■ **TRY IT**: Transcribe each line below verbatim; pictures excluded.

---- RECORDS SUPPLIED

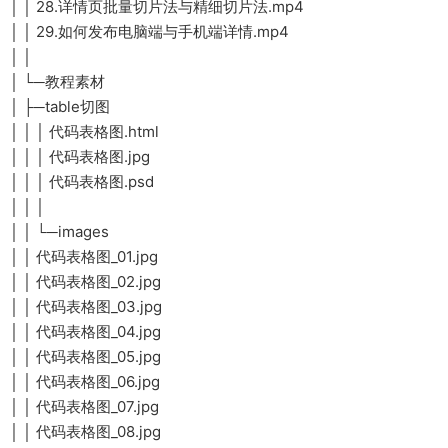
│ │ 28.详情页批量切片法与精细切片法.mp4
│ │ 29.如何发布电脑端与手机端详情.mp4
│ │
│ └─教程素材
│ ├─table切图
│ │ │ 代码表格图.html
│ │ │ 代码表格图.jpg
│ │ │ 代码表格图.psd
│ │ │
│ │ └─images
│ │ 代码表格图_01.jpg
│ │ 代码表格图_02.jpg
│ │ 代码表格图_03.jpg
│ │ 代码表格图_04.jpg
│ │ 代码表格图_05.jpg
│ │ 代码表格图_06.jpg
│ │ 代码表格图_07.jpg
│ │ 代码表格图_08.jpg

--------

■ **FINAL ANSWER**:
│ │ 28.详情页批量切片法与精细切片法.mp4
│ │ 29.如何发布电脑端与手机端详情.mp4
│ │
│ └─教程素材
│ ├─table切图
│ │ │ 代码表格图.html
│ │ │ 代码表格图.jpg
│ │ │ 代码表格图.psd
│ │ │
│ │ └─images
│ │ 代码表格图_01.jpg
│ │ 代码表格图_02.jpg
│ │ 代码表格图_03.jpg
│ │ 代码表格图_04.jpg
│ │ 代码表格图_05.jpg
│ │ 代码表格图_06.jpg
│ │ 代码表格图_07.jpg
│ │ 代码表格图_08.jpg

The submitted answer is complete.